Regina Carter, perché ha uno stile personale e non si ripete mai, Jean Luc Ponty, ma ribadisco: Stéphane Grappelli è il mio preferito in assoluto, mi sarebbe piaciuto conoscerlo perché è stato un musicista eccezionale; se ascolti venti violinisti, il suono di Grappelli lo riconosci subito, lui è unico. Diversi sarebbero i violinisti classici da citare, ma in testa ci metto Itzhak Perlman. Che musica ascolto? In generale, devi sapere che attualmente ascolto pochi violinisti e invece mi piace ascoltare sassofonisti, pianisti, contrabbassisti e percussionisti.
E cos’è che fa decidere una musicista, donna, cubana, di stabilirsi in un ambiente “freddo”, governato da regole, preciso, come può essere la Svizzera? Professionalmente non sarebbero più appetibili Parigi, Londra, Madrid o altre capitali nordiche per non parlare degli Usa?
Sono rimasta in Svizzera per amore, ho conosciuto mio marito di Losanna, dove viviamo. Una volta terminati i miei studi e dopo aver valutato se rientrare a Cuba, eccetera, decisi di continuare la mia vita qua con mio marito. E’ vero che qui ho dovuto faticare un po’ prima di adattarmi perché la cultura è differente rispetto alla mia, ma io cerco sempre di vedere il lato positivo e la Svizzera mi ha aiutato moltissimo nell’aprirmi mentalmente verso il mondo e questo si riflette bene nella mia musica. E credo che grazie alla musica posso mantenere viva la mia identità come cubana, ma qui ho anche il privilegio di poter viaggiare moltissimo, adesso sono in giro per concerti da circa due mesi e la fortuna di vedere realtà differenti mi arricchisce anche dal punto di vista umano.
Hai nuovi progetti in vista?
Il prossimo progetto sarà in compagnia di Omar Sosa e rappresenta un tappa importante per me poiché suono con il mio idolo, il mio eroe, la mia guida musicale e spirituale. Io e Omar condividiamo moltissime cose che vanno al di là della musica, c’è una connessione di tipo ancestrale tra di noi che non richiede tante parole per intenderci e lo si percepisce sul palcoscenico. Inoltre sto preparando il mio prossimo disco che dovrei registrare entro quest’anno.

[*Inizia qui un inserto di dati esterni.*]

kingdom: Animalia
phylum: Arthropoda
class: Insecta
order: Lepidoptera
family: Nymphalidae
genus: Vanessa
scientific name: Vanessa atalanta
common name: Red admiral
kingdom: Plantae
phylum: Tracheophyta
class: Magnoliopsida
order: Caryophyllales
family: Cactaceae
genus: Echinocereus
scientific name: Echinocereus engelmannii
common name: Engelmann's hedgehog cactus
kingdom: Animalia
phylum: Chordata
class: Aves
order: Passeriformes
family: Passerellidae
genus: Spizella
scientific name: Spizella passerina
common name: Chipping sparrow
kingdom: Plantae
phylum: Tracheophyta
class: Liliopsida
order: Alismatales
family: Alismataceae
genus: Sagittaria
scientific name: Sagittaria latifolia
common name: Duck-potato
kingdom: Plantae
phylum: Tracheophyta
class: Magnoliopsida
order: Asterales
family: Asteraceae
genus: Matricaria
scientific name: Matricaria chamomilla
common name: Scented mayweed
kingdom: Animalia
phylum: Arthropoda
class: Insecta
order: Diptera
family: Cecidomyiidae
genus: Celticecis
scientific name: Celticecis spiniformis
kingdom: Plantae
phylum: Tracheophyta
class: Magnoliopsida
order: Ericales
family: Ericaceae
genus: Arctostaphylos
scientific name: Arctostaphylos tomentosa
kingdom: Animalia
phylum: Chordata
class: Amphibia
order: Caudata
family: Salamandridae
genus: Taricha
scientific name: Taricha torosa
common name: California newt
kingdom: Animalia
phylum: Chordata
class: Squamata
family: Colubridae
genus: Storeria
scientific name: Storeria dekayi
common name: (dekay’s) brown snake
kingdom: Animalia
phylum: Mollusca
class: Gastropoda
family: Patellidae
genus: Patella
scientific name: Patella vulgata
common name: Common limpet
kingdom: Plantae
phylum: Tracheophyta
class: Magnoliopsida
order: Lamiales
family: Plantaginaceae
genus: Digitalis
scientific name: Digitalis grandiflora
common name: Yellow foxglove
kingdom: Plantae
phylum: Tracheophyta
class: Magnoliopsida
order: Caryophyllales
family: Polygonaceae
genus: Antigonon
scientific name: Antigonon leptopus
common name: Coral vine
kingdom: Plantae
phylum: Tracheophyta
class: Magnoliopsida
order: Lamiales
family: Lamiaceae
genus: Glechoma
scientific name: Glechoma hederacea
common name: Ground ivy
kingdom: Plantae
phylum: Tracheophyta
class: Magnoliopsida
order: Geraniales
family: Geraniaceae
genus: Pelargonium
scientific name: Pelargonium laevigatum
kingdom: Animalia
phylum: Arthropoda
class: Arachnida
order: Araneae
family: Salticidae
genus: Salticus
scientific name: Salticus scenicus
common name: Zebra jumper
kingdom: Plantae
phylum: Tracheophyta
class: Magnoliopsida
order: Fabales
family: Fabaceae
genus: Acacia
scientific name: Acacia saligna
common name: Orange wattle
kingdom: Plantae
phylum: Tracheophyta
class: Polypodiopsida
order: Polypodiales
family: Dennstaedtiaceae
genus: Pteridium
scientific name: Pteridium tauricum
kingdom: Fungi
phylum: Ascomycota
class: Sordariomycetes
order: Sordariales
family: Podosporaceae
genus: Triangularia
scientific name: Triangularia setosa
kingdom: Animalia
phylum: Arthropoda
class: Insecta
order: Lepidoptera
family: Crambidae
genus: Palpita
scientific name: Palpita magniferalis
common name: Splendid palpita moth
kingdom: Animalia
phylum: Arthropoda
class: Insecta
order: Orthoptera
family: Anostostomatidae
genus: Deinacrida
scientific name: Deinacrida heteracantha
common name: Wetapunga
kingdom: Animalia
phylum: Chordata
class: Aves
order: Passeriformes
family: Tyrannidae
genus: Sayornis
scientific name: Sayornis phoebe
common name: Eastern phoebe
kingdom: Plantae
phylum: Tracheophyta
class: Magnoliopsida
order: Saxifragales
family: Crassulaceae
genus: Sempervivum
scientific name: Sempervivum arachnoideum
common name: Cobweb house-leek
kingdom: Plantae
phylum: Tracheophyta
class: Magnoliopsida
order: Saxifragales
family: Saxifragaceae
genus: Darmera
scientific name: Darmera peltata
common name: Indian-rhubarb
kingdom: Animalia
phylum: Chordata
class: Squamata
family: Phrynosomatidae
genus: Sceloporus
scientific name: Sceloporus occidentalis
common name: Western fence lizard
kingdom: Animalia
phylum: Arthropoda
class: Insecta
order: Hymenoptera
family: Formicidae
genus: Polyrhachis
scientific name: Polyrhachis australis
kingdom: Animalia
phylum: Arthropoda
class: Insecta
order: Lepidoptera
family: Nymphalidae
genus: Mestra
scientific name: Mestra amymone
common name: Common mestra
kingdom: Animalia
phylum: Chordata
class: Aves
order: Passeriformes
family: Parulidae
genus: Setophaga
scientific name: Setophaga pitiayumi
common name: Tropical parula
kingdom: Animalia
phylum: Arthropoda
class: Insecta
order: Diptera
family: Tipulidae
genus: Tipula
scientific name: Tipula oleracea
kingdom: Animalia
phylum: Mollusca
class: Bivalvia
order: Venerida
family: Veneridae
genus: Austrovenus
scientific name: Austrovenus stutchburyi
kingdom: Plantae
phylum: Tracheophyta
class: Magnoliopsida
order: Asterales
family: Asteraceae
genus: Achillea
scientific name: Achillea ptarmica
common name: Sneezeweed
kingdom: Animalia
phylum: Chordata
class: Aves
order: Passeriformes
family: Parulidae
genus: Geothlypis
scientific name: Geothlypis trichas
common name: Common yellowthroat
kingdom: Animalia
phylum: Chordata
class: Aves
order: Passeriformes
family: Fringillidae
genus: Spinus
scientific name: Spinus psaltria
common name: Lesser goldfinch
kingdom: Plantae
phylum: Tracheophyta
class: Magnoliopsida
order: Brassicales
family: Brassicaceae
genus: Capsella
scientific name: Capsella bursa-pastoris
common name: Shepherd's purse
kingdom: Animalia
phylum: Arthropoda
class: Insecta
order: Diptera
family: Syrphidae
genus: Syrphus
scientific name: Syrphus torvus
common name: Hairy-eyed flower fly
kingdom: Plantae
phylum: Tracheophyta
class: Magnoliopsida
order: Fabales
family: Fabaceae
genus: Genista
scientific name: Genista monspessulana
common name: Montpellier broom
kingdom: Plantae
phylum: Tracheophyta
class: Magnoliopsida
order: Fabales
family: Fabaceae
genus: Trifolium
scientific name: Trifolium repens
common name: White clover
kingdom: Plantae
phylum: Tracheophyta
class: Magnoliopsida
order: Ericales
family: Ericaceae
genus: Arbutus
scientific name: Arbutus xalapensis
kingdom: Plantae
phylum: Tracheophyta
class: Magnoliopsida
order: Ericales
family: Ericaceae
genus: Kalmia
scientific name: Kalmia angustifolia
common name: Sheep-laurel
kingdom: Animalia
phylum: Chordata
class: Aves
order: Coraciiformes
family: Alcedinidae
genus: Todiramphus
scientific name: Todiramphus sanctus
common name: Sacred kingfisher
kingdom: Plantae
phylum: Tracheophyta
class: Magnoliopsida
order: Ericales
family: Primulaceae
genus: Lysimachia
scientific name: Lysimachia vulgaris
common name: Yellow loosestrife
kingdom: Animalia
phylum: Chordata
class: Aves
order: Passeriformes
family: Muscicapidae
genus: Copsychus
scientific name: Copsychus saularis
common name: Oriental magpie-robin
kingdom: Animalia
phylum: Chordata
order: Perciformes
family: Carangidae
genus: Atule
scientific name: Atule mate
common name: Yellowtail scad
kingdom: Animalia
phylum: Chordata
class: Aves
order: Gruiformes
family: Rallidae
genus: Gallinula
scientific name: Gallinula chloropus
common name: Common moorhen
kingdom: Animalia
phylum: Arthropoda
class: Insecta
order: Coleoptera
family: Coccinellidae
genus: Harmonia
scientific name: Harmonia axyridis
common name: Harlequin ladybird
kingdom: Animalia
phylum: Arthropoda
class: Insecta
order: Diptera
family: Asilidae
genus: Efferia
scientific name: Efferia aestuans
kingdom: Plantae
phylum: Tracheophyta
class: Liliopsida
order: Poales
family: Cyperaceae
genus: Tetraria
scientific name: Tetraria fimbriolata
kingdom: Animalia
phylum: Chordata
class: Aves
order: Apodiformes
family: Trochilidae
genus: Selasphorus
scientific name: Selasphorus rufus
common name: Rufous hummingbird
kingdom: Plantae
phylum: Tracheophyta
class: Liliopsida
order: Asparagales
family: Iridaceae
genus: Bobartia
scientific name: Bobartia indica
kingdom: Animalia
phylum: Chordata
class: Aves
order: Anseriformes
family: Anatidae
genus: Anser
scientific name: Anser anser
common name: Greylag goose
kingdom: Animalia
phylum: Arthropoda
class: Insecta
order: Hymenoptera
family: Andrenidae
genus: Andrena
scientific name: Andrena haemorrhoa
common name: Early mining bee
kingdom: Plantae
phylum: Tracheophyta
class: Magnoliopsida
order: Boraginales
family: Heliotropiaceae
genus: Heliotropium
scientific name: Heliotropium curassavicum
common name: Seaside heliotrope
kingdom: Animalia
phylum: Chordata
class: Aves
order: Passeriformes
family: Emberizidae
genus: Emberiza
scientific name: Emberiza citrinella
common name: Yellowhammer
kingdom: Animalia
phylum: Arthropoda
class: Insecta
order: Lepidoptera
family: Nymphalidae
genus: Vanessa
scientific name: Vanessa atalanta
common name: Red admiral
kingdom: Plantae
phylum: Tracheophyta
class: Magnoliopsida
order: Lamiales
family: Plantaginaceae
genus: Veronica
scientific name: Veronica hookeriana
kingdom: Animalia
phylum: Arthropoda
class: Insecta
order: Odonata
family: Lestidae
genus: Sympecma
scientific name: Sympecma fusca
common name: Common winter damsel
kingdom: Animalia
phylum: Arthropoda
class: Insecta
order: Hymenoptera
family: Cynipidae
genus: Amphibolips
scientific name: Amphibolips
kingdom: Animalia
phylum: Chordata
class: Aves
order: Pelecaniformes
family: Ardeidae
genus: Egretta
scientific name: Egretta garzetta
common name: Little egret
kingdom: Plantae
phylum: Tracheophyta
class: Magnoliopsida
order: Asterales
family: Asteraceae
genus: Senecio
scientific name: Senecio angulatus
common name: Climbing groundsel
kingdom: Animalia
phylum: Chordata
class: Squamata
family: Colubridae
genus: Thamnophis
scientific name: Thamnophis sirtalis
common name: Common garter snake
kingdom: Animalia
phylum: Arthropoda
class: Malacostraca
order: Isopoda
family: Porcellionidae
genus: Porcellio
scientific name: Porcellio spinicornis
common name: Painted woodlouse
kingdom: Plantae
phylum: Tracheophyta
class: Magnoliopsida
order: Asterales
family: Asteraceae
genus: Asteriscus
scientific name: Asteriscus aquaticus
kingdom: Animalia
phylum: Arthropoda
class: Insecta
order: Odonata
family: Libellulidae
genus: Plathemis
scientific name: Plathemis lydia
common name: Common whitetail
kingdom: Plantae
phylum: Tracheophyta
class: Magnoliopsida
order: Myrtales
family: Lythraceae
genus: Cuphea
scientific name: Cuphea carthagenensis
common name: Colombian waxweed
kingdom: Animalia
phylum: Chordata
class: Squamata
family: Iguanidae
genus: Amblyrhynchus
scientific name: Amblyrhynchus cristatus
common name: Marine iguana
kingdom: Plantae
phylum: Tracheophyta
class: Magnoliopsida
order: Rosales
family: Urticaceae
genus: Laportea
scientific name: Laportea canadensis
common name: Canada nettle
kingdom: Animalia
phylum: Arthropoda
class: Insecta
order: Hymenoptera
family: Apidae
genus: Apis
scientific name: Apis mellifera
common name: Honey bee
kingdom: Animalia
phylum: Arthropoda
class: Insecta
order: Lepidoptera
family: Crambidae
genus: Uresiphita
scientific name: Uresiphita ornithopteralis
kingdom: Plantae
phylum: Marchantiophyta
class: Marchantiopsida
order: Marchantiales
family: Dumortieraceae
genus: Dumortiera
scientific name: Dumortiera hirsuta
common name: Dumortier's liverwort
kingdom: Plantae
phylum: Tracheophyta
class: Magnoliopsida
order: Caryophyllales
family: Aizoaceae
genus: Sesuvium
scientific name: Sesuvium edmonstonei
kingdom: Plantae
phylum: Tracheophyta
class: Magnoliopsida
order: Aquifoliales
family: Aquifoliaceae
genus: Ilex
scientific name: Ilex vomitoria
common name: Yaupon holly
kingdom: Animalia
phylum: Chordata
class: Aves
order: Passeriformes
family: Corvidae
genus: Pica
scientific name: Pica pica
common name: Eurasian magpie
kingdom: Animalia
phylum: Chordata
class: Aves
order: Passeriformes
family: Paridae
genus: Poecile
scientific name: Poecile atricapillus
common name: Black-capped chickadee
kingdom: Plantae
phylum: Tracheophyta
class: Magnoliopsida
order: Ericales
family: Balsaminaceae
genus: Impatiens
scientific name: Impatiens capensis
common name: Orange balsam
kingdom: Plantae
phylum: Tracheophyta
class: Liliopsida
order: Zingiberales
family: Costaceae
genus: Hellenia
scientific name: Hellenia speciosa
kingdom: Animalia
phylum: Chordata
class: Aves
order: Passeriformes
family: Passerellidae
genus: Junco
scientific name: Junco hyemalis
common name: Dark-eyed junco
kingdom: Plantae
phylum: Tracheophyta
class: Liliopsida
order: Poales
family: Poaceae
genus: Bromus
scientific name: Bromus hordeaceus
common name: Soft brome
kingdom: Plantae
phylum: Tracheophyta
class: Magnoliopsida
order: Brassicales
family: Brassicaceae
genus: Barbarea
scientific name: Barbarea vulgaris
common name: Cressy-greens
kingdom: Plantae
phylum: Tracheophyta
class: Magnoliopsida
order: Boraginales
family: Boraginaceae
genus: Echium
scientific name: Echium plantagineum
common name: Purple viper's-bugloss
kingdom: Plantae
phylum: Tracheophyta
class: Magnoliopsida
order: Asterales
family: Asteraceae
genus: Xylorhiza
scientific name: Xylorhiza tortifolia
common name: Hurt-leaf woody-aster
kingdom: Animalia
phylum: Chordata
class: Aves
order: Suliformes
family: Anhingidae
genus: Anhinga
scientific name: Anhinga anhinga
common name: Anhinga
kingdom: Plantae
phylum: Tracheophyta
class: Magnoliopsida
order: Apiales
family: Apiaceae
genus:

Nella tua città c’è una comunità cubana e la frequenti? Ti piace ballare salsa?
Di cubani qui ne conosco pochi. Certamente che ballo, e anche molto bene (ride), la salsa cubana, ossia la rueda de casino, ma anche tutti gli altri generi ballabili in particolare però cubani.
Allora arrivederci all’uscita del disco e intanto Muchas gracias, Aché, Luz y Paz.